Wireless talkers sell selves short

The only times I have considered homicide is when the “wireless generation” continues texting, emailing, Yelping, Instagraming, Facebooking, tweeting, etc., while I’m conversing.

If tried by a jury of my rotary-dial peers, I am confident I would be acquitted on the grounds of justifiable irritation-cide.

Misti Wall, Clovis High School graduate and communication consultant in Arizona, would disapprove of my High Plains justice, but understands the impulse.

“Never underestimate the value of face-to-face communication,” the Dog the Bounty Hunter fan says. “Ninety-six percent of communication is body language — shaking hands, touching, eye contact and facial expressions. Electronic communications hinder interpersonal skills.”

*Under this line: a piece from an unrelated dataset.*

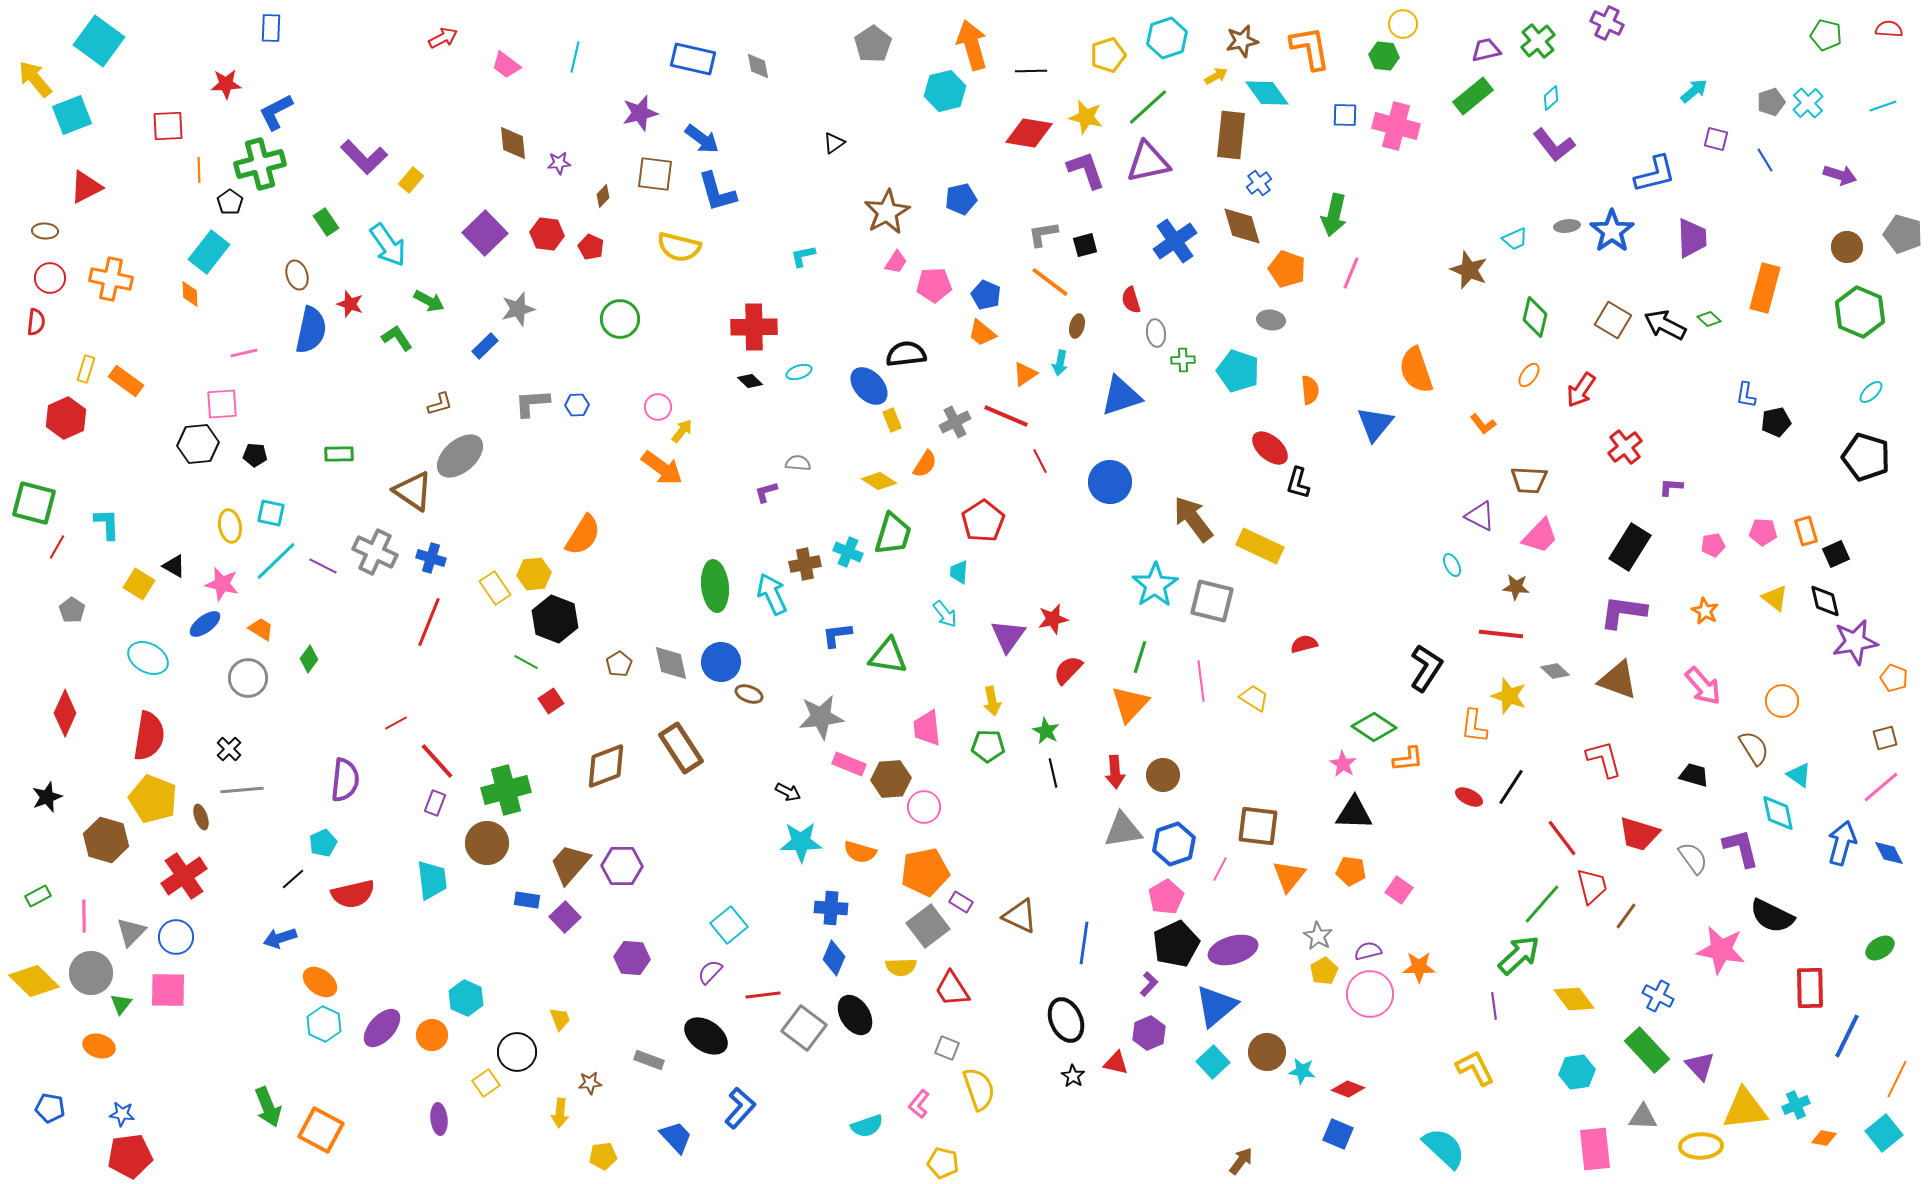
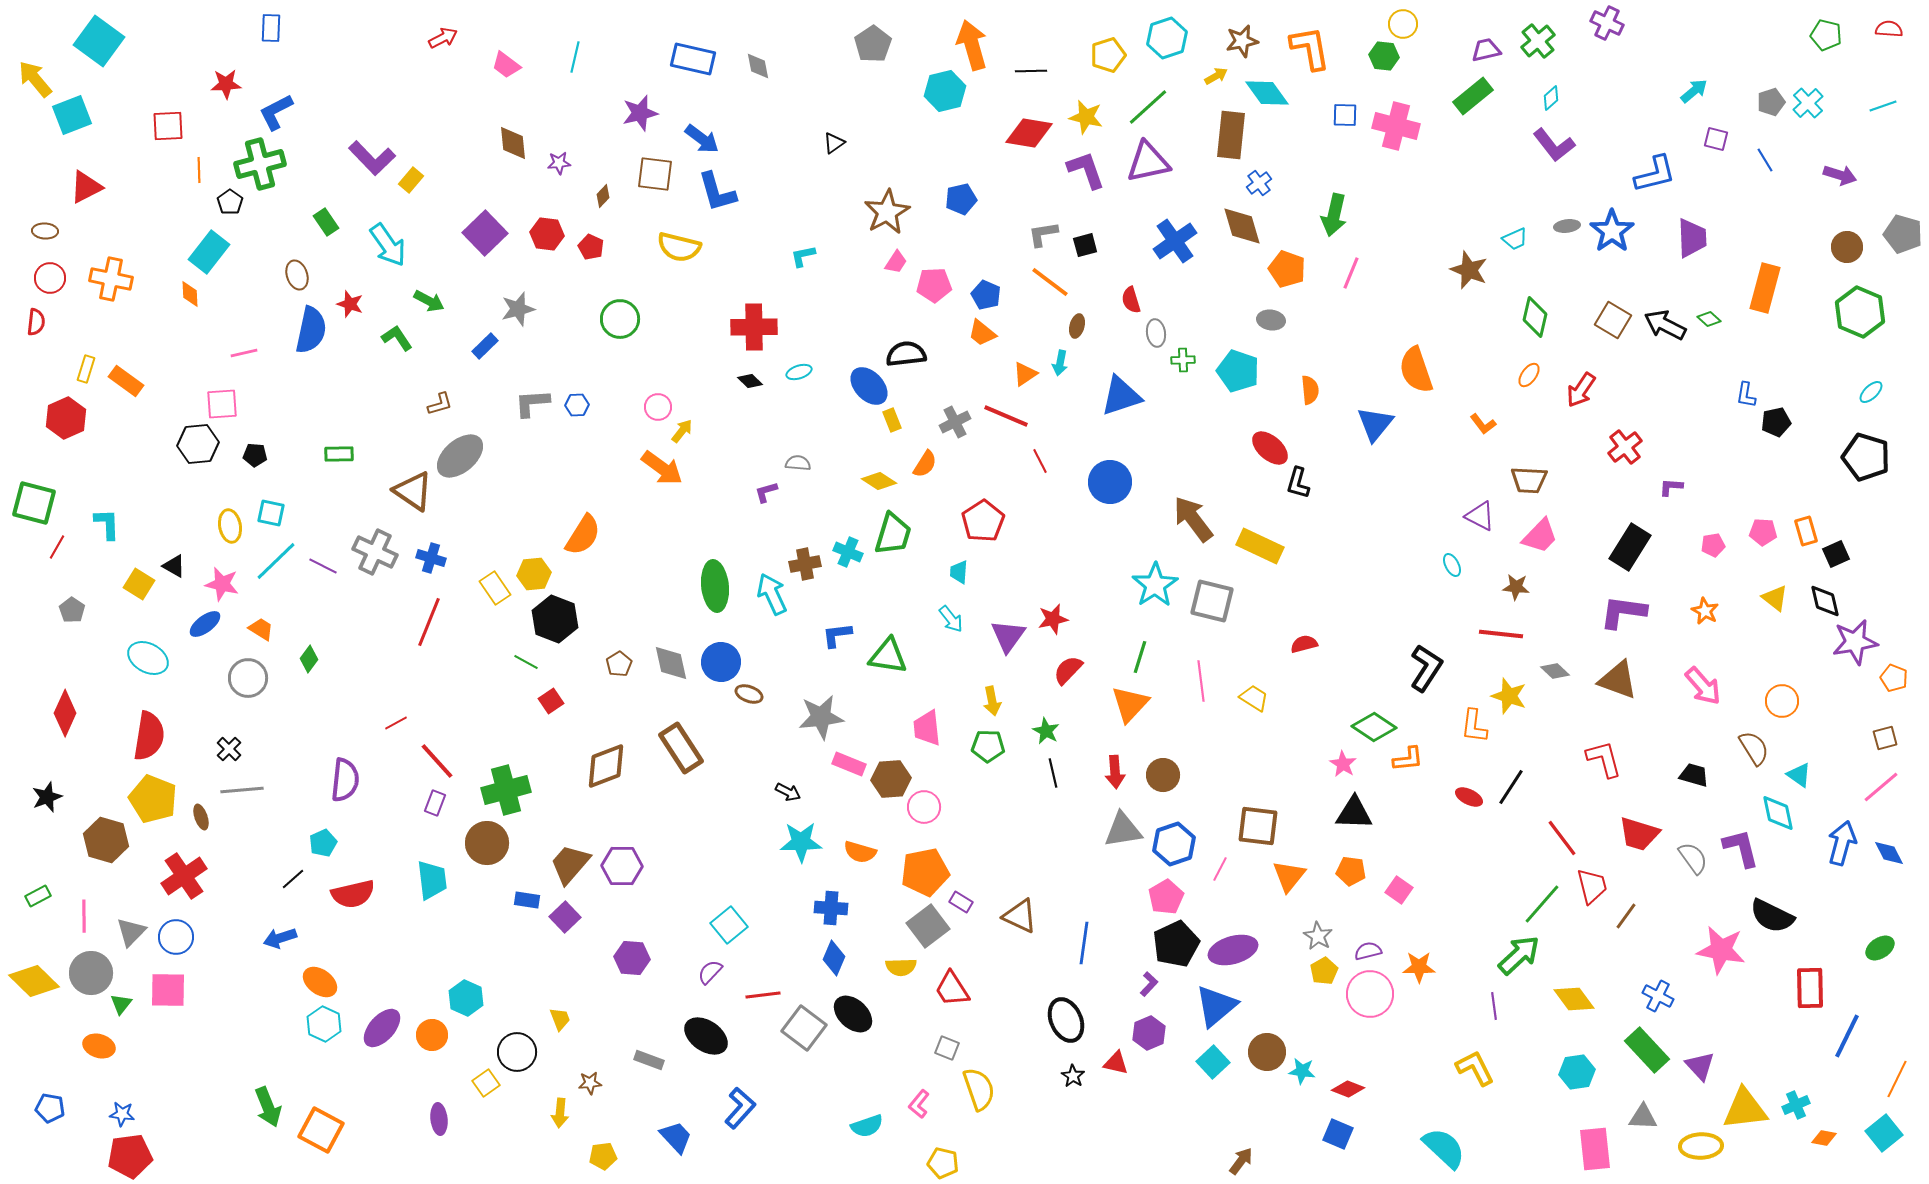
purple L-shape at (364, 157): moved 8 px right, 1 px down
cyan arrow at (945, 614): moved 6 px right, 5 px down
black ellipse at (855, 1015): moved 2 px left, 1 px up; rotated 15 degrees counterclockwise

One of the advantages of in-person exchanges, according to Wall, is immediacy and feedback.

“With electronic communication, you may often wait hours or days to receive feedback.”

Wall, who has a Ph.D., in organizational learning and instructional technologies from the University of New Mexico, says showing up in person to communicate is a sign of respect.

“It shows you value the other person enough to invest time in them.”

Defying ivory-tower stereotypes by being a fan of the heavy-metal group KoRn, Wall says electronic communications make every message seem equally important.

The former high school English teacher discourages employers or educators from letting their employees or students text them.

“Texting a superior shows a lack of respect and puts both on the same level.”

An interesting tip the former debater offers is that people who obscure part of their face with a hand while talking are often not being totally truthful.

Wall, who was recently spotted banging her head to Great White with her sister, Vicki, at the Clovis Music Festival, recommended I get counseling before harming any students or their devices.

I will, and thank Wall for de-Misti-fying my dark impulses.